▶ **WHAT NEEDS TO BE DONE**: Rewrite all the entries below, changing every "slaapkamer" to "kamer" and leaving everything else as it is. Give back only the text, without the pictures.

▶ **DATASET RECORDS**:
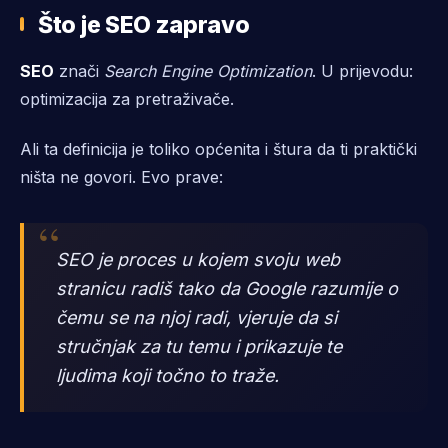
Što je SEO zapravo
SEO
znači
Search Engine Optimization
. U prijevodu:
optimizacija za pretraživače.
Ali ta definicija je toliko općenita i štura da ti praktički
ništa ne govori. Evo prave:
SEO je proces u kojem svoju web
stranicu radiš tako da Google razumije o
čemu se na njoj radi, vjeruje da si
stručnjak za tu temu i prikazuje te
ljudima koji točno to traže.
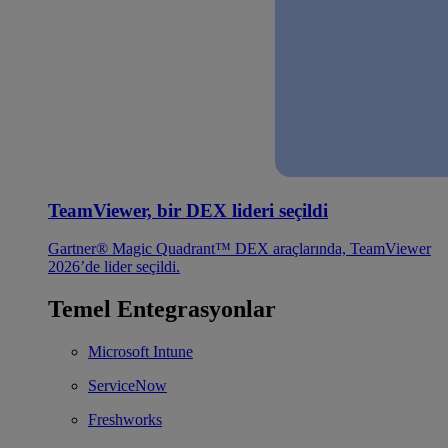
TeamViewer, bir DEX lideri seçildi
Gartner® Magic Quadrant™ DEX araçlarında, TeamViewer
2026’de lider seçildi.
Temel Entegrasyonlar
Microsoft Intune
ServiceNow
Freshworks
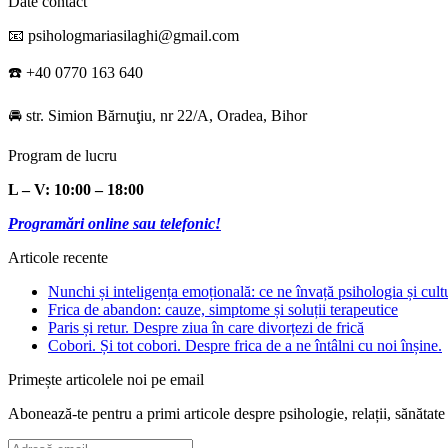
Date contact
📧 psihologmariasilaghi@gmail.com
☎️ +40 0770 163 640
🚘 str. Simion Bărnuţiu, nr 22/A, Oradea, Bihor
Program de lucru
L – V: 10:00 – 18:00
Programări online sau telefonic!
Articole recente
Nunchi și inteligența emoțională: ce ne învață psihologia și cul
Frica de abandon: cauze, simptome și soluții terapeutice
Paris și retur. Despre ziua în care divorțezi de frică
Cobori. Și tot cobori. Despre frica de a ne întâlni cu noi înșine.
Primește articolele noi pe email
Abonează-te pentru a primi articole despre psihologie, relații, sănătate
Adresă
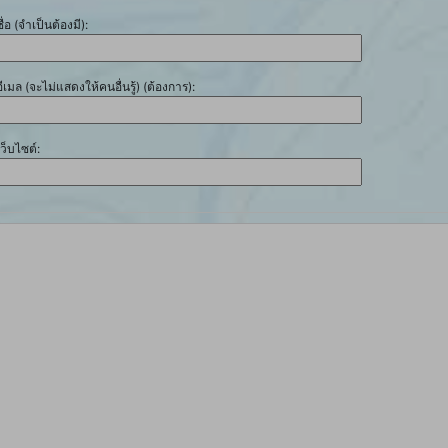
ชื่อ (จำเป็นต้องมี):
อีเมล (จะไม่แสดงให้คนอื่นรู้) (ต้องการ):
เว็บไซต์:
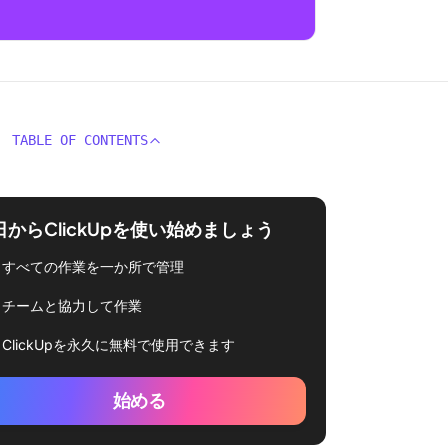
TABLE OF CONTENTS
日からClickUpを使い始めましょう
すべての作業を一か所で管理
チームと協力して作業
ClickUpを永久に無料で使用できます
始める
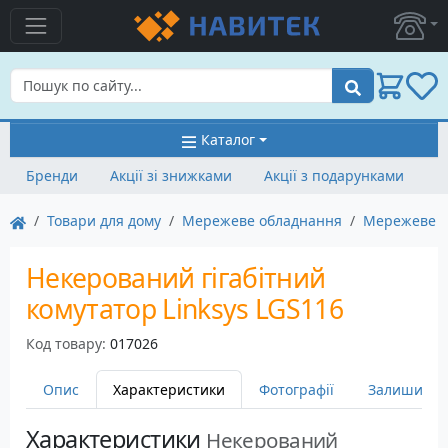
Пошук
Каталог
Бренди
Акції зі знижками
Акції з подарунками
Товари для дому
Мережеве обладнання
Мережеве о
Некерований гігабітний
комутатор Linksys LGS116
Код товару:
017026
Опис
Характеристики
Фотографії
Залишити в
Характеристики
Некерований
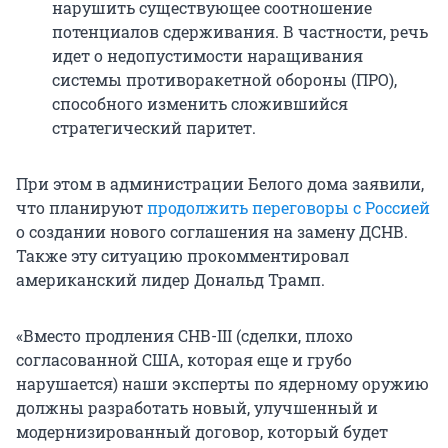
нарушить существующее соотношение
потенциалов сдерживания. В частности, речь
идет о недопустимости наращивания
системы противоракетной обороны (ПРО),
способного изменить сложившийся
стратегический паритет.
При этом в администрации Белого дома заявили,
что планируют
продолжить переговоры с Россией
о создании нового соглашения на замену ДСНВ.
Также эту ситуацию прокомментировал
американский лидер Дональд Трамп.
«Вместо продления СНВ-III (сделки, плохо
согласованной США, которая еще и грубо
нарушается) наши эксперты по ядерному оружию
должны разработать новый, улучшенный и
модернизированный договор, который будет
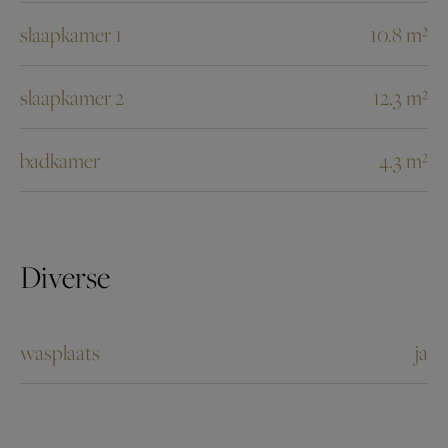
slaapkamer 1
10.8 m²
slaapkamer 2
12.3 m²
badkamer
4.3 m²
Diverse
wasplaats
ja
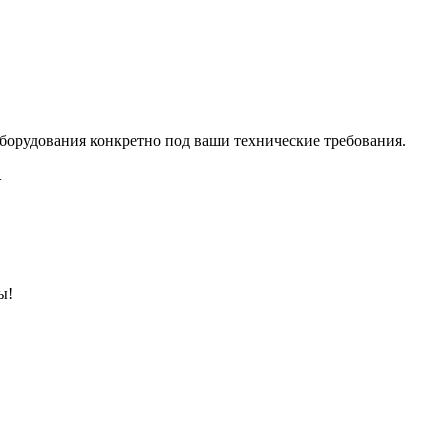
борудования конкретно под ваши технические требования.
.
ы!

▶ **RESPONSE AREA**:
Što je SEO zapravo
SEO
znači
Search Engine Optimization
. U prijevodu:
optimizacija za pretraživače.
Ali ta definicija je toliko općenita i štura da ti praktički
ništa ne govori. Evo prave:
SEO je proces u kojem svoju web
stranicu radiš tako da Google razumije o
čemu se na njoj radi, vjeruje da si
stručnjak za tu temu i prikazuje te
ljudima koji točno to traže.
TeamViewer, bir DEX lideri seçildi
Gartner® Magic Quadrant™ DEX araçlarında, TeamViewer
2026’de lider seçildi.
Temel Entegrasyonlar
Microsoft Intune
ServiceNow
Freshworks
Date contact
📧 psihologmariasilaghi@gmail.com
☎️ +40 0770 163 640
🚘 str. Simion Bărnuţiu, nr 22/A, Oradea, Bihor
Program de lucru
L – V: 10:00 – 18:00
Programări online sau telefonic!
Articole recente
Nunchi și inteligența emoțională: ce ne învață psihologia și cul
Frica de abandon: cauze, simptome și soluții terapeutice
Paris și retur. Despre ziua în care divorțezi de frică
Cobori. Și tot cobori. Despre frica de a ne întâlni cu noi înșine.
Primește articolele noi pe email
Abonează-te pentru a primi articole despre psihologie, relații, sănătate
Adresă
ชื่อ (จำเป็นต้องมี):
อีเมล (จะไม่แสดงให้คนอื่นรู้) (ต้องการ):
เว็บไซต์:
TABLE OF CONTENTS
日からClickUpを使い始めましょう
すべての作業を一か所で管理
チームと協力して作業
ClickUpを永久に無料で使用できます
始める
Пошук
Каталог
Бренди
Акції зі знижками
Акції з подарунками
Товари для дому
Мережеве обладнання
Мережеве о
Некерований гігабітний
комутатор Linksys LGS116
Код товару:
017026
Опис
Характеристики
Фотографії
Залишити в
Характеристики
Некерований
нарушить существующее соотношение
потенциалов сдерживания. В частности, речь
идет о недопустимости наращивания
системы противоракетной обороны (ПРО),
способного изменить сложившийся
стратегический паритет.
При этом в администрации Белого дома заявили,
что планируют
продолжить переговоры с Россией
о создании нового соглашения на замену ДСНВ.
Также эту ситуацию прокомментировал
американский лидер Дональд Трамп.
«Вместо продления СНВ-III (сделки, плохо
согласованной США, которая еще и грубо
нарушается) наши эксперты по ядерному оружию
должны разработать новый, улучшенный и
модернизированный договор, который будет
kamer 1
10.8 m²
kamer 2
12.3 m²
badkamer
4.3 m²
Diverse
wasplaats
ja
борудования конкретно под ваши технические требования.
.
ы!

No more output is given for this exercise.